◆ WHAT THE TASK REQUIRES:
In the entries that follow, how many lines hold the string "vélo"? Give only that number.

◆ MATERIAL PROVIDED:
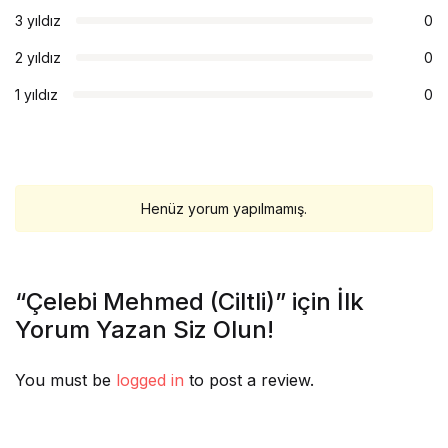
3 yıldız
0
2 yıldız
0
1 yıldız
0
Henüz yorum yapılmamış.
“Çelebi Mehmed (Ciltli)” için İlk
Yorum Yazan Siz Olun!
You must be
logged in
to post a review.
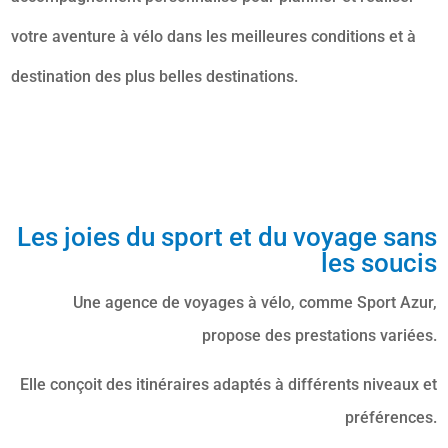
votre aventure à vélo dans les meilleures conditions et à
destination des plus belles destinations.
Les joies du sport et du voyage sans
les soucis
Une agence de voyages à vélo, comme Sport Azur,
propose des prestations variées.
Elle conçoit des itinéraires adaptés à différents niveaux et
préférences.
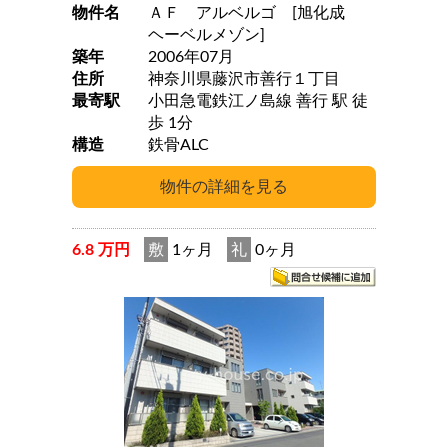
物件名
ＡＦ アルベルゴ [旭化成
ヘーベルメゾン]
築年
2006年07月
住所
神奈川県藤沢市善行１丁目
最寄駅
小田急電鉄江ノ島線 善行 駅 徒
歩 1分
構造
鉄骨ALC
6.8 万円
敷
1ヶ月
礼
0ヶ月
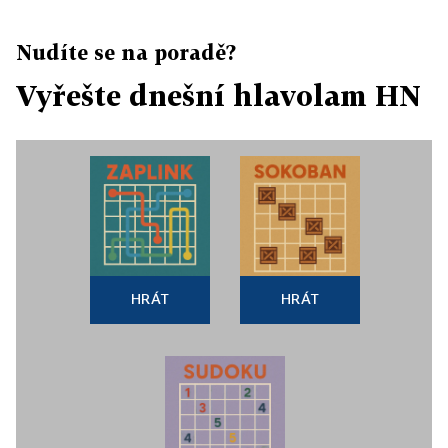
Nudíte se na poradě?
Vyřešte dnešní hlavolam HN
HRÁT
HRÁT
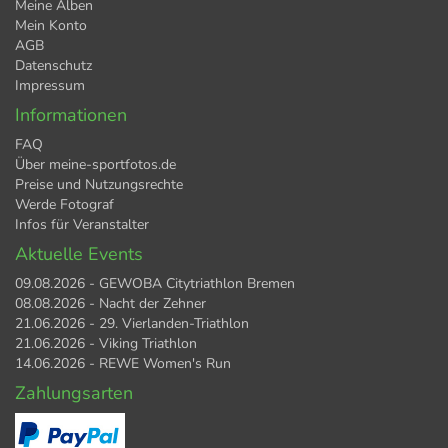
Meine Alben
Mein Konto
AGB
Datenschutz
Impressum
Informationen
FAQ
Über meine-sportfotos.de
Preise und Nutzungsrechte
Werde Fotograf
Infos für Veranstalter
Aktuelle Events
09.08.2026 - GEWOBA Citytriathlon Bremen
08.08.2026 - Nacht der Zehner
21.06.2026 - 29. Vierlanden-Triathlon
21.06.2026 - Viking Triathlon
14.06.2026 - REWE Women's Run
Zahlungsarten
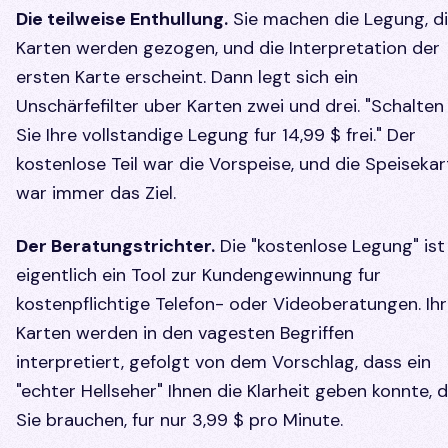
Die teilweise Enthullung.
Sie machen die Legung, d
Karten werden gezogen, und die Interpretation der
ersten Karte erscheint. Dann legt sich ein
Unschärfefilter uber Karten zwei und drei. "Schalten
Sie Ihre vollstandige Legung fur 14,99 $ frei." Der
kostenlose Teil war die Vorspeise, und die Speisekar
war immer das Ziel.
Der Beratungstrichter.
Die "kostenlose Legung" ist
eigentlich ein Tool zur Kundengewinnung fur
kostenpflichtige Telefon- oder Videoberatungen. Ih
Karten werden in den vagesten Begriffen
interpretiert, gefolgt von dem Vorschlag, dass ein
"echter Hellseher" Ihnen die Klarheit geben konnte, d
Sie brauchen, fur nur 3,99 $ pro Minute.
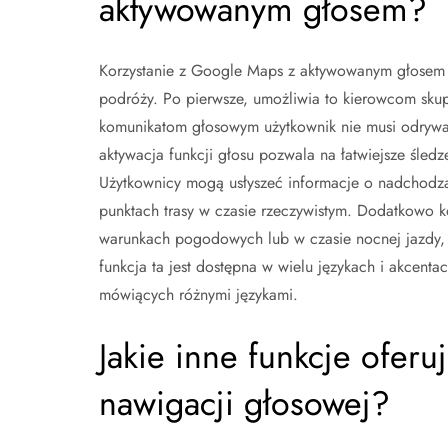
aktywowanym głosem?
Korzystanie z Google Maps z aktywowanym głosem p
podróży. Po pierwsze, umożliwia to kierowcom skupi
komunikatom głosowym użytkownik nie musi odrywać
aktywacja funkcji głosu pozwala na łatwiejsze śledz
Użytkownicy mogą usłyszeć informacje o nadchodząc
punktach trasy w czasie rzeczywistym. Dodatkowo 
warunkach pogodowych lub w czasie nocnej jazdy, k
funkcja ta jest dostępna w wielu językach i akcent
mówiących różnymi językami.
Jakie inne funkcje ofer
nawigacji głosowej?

◆ ANSWER BELOW:
2